As for the tank itself, the bigger, the better, for both the fish and you. Bigger tanks are easier to maintain, smaller tanks get dirty much more easily. Needless to say, if you were planning on keeping your goldfish in one of those cute cartoon bowls, then you’ll have to rethink your choice. The water you keep them in needs to be fresh and a neutral pH of 7, unless specified otherwise.The most important equipment you’ll need is the water filtration system. This is needed to keep the tank clean and make sure you don’t have algal growth. These algae not only dirty the tanks, making the clear water cloudy, but they also compete with the fish for the oxygen in the tank. Which brings us to another important aspect of the tank.
If the tank is too deep, or if there are a large number of fish in the tank, you will need an oxygenation system, to make sure there is enough oxygen in the tank. Creating movement of water also helps dissolve and distribute oxygen throughout the tank. This is something a filter also does, but of your tank is overcrowded or too deep, it isn’t going to be enough. Keeping the tank clean of waste and algae will go a long way in preventing low oxygen levels.

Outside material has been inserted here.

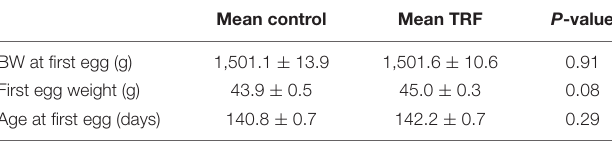
TABLE 1 | Measures of entry to lay of the two groups before TRF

Some fish tend to jump out of their tanks, and if nobody is present, or nobody notices, this may cost the fish it’s life. To prevent this, and also solve the issue of lighting simultaneously, consider combining the lights with an over-tank cover, as shown. The lights need to be turned off during the day.
Fish generally need to be fed around two times a day. They might appear hungry and swim towards the surface to gobble flakes every time you feed them, but that’s instinctive, regardless of whether they’re hungry or not. Overfeeding can cause clogging of your water filtration system and turn the water stale and toxic very quickly. The exceptions are fry (baby fish) and herbivores. These need to be given small meals several times a day.
Lastly, fish are sensitive creatures and are easily stressed out, so make sure the tank is in a quiet corner. Flashy lights and loud, sudden noises will upset them. As will dirty surroundings. And lastly, the idea might be very tempting, but no matter how much you want to do it, DO NOT stick your hand into the water. Not only will you freak out the fish, you might also introduce dangerous germs into the tank.